## ИСХОДНЫЙ ОТРЫВОК
***
IIЧтобы ответить на этот вопрос, необходимо вспомнить, в каких обстоятельствах задумывался роман. В 1940-м, когда немецкие танки приближались к Парижу, Набокова ужаснула участь, которая могла бы постичь Веру и Дмитрия, этот страх и стал первым толчком, приведшим к созданию фабулы «Под знаком незаконнорожденных». Обосновавшись в Америке, Набоков, оглядываясь через Атлантику назад, видел, как Гитлер со Сталиным попирают ногами Европу, которую они сговорились поделить между собой, и уже в начале 1941 года с презрением отмечал в аудиториях Уэлсли, что фундаментальное сходство двух этих тиранов может свидетельствовать лишь о том, что ими руководят не убеждения, но культ партии и государства. Начавшееся в середине 1941-го вторжение Гитлера на земли его восточного соседа толкнуло Советский Союз в лагерь Союзников, и Набоков с отвращением осознал, что новое его отечество, свободой которого он так восхищался, вскоре окажется вынужденным помогать деспотическому режиму, продолжавшему править Россией.
***
## ЦЕЛЬ ЗАДАНИЯ
Что, согласно отрывку о Набокове, стало первым толчком к созданию фабулы романа «Под знаком незаконнорожденных»?
***
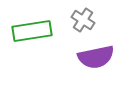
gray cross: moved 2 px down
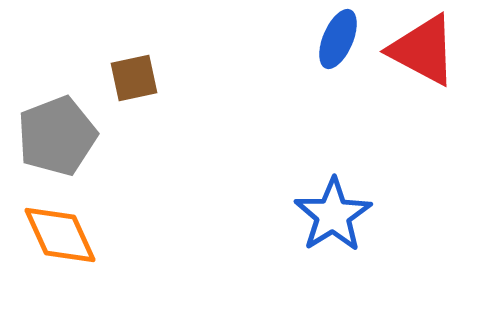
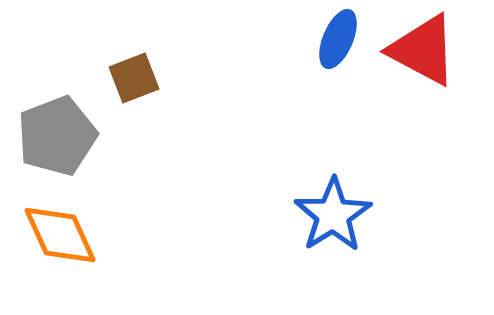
brown square: rotated 9 degrees counterclockwise
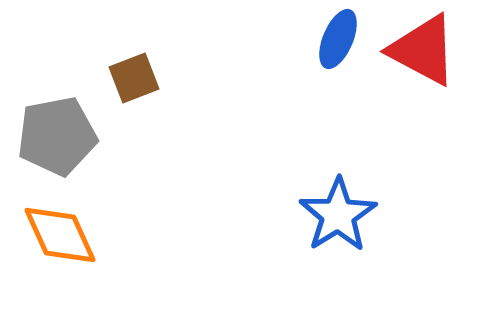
gray pentagon: rotated 10 degrees clockwise
blue star: moved 5 px right
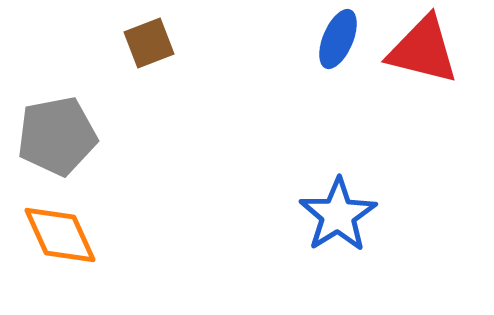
red triangle: rotated 14 degrees counterclockwise
brown square: moved 15 px right, 35 px up
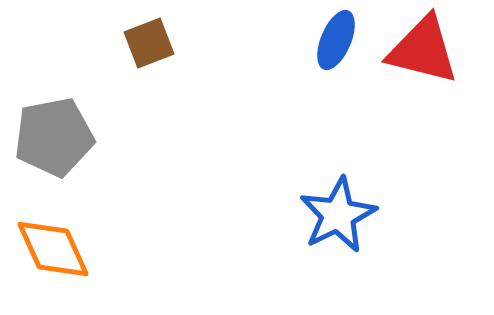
blue ellipse: moved 2 px left, 1 px down
gray pentagon: moved 3 px left, 1 px down
blue star: rotated 6 degrees clockwise
orange diamond: moved 7 px left, 14 px down
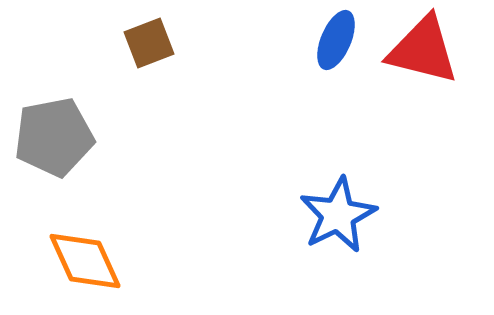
orange diamond: moved 32 px right, 12 px down
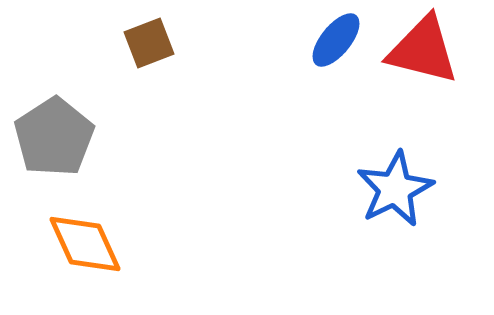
blue ellipse: rotated 16 degrees clockwise
gray pentagon: rotated 22 degrees counterclockwise
blue star: moved 57 px right, 26 px up
orange diamond: moved 17 px up
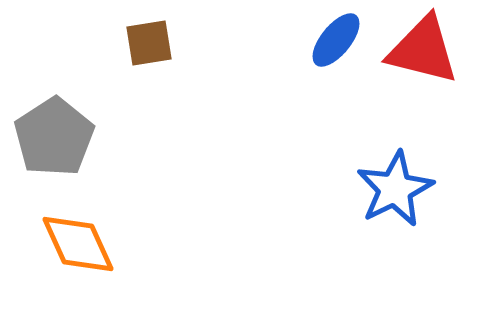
brown square: rotated 12 degrees clockwise
orange diamond: moved 7 px left
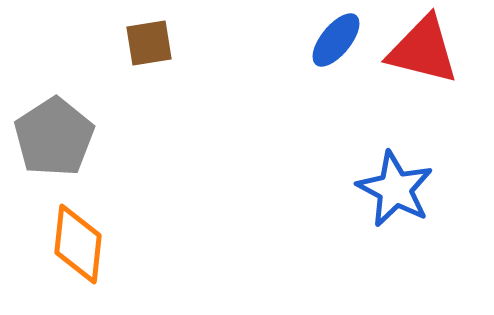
blue star: rotated 18 degrees counterclockwise
orange diamond: rotated 30 degrees clockwise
***
## РЕШЕНИЕ ЗАДАЧИ
Страх Набокова за участь, которая могла бы постичь Веру и Дмитрия, когда в 1940 году немецкие танки приближались к Парижу.